Jeffrey Heinz
Stony Brook University (website)Jeffrey Heinz is a Professor at Stony Brook Univesity with a joint appointment in the Department of Linguistics and the Instittute of Advanced Computational Science. He conducts research in several related areas including theoretical, computational and mathematical linguistics, grammatical inference, computational learning theory, theoretical computer science, robotic planning and control, and artificial intelligence. His research focuses on characterizations of subclasses of regular languages and transductions, algorithms for learning those subclasses, and what those subclasses mean for patterns in language and the "real" world. His research has been published in the Journal of Language Modelling, Linguistic Inquiry, Theoretical Computer Science, the Transactions of the ACL, and Science.
Sheila McIlraith
University of Toronto (website)Sheila McIlraith is a Professor in the Department of Computer Science at the University of Toronto, a Canada CIFAR AI Chair (Vector Institute), and an Associate Director and Research Lead at the Schwartz Reisman Institute for Technology and Society. McIlraith's research is in the area of AI sequential decision making broadly construed, with a focus on human-compatible AI. Over the last 15 years, she and her students have done extensive work exploiting LTL, regular languages, and in turn automata to represent temporally extended goals and preferences for AI automated symbolic planning.

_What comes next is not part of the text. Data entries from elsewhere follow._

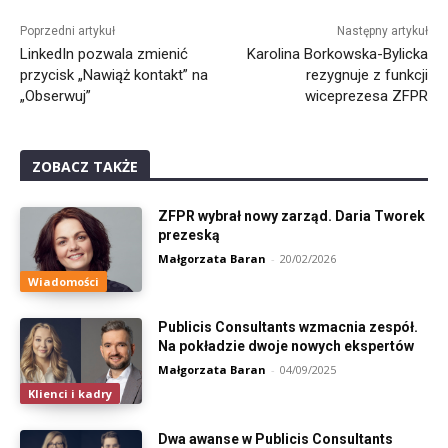
Alternative:
Poprzedni artykuł
Następny artykuł
LinkedIn pozwala zmienić
Karolina Borkowska-Bylicka
przycisk „Nawiąż kontakt” na
rezygnuje z funkcji
„Obserwuj”
wiceprezesa ZFPR
ZOBACZ TAKŻE
ZFPR wybrał nowy zarząd. Daria Tworek
prezeską
Małgorzata Baran
-
20/02/2026
Wiadomości
Publicis Consultants wzmacnia zespół.
Na pokładzie dwoje nowych ekspertów
Małgorzata Baran
-
04/09/2025
Klienci i kadry
Dwa awanse w Publicis Consultants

More recently they have leveraged similar correspondences to specify or learn reward functions for reinforcement learning, together with algorithms that exploit function structure to reduce sample complexity. McIlraith is a Fellow of the ACM and the Association for the Advancement of Artificial Intelligence (AAAI).
Ariadna Quattoni
Universitat Politècnica de Catalunya (website)Ariadna Quattoni is a senior researcher at the Computer Science Department of the UPC. Currently, she is leading an ERC funded project: INTERACT, which focuses on developing interactive machine learning algorithms motivated by applications in natural language understanding. She received her PhD in Computer Science from MIT in 2009 and has worked as a research scientist at Xerox Research Centre Europe. She has also co-founded dMetrics, a machine learning and natural language processing company that has received multiple NSF awards and serves major clients in both the private and public sector. Her main research interests include latent variable models for structured prediction and spectral learning techniques for weighted non-deterministic automata and grammars and most recently interactive and collaborative machine learning. She has co-authored over 40 research articles on machine learning, natural language processing and computer vision.